Engineers from Stony Brook University in New York have invented a technology for harvesting energy from the vibration of railroads that can be used to help railroad companies save millions in energy costs. The Stony Brook team, led by Professor Lei Zuo and two graduate students Teng Lin and John Wang from the Department of Mechanical Engineering and Advanced Energy Research and Technology Center, developed an energy harvester that converts the irregular, oscillatory motion of train-induced rail track vibrations into regular, unidirectional motion, in the same way that an electric voltage rectifier converts AC voltage into DC.
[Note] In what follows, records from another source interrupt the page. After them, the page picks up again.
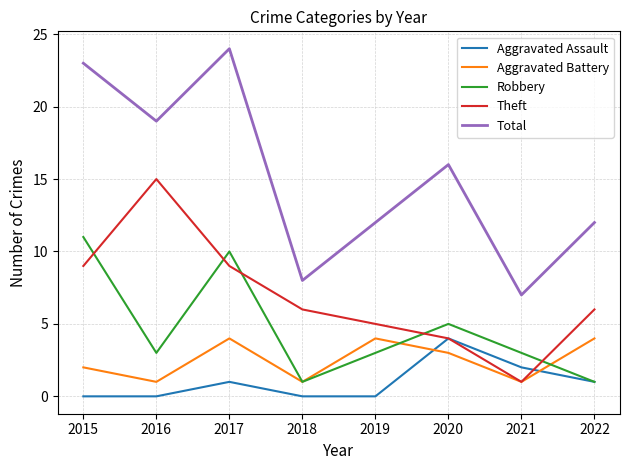

Reading left to right, extract all data points from this chart.

Aggravated Assault: 0	0	1	0	0	4	2	1
Aggravated Battery: 2	1	4	1	4	3	1	4
Robbery: 11	3	10	1	3	5	3	1
Theft: 9	15	9	6	5	4	1	6
Total: 23	19	24	8	12	16	7	12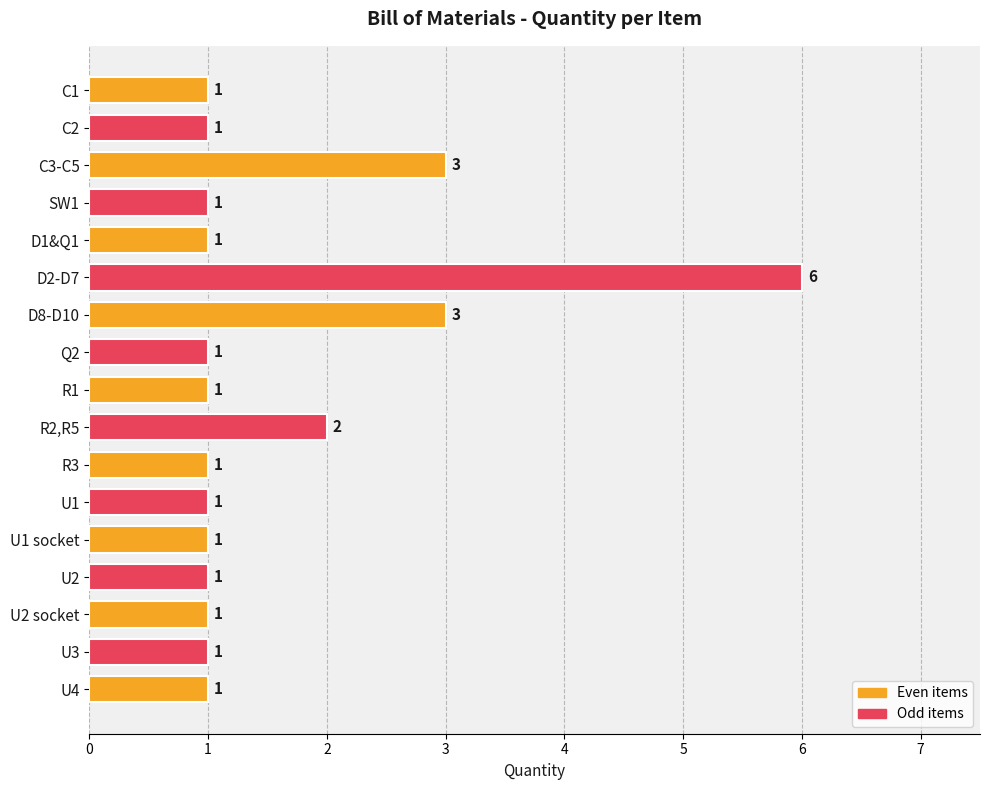

What is the difference between the maximum and minimum values?

5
Zuo estimates that the invention – the Mechanical Motion Rectifier (MMR) based Railroad Energy Harvester – could save more than $10 million in trackside power supply costs for railroads in New York State alone, along with a reduction of 3,000 tons per year of CO2 and a half million dollars of electricity savings.
The US has the longest rail tracks in the world, about 140,700 miles – often in remote areas. It is costly to power the track-side electrical infrastructure, such as the signal lights, cross gates, track switches and monitoring sensors. The MMR based Railroad Energy Harvester can harness 200 watts of electric energy from train-induced track deflections to power the track-side electrical devices.
The technology of the MMR based Railroad Energy Harvester has been licensed to Electric Truck/Harvest NRG.
The Stony Brook engineers were awarded “Best Application of Energy Harvesting” at the Energy Harvesting and Storage USA 2012 conference in Washington, DC, Nov. 7-8.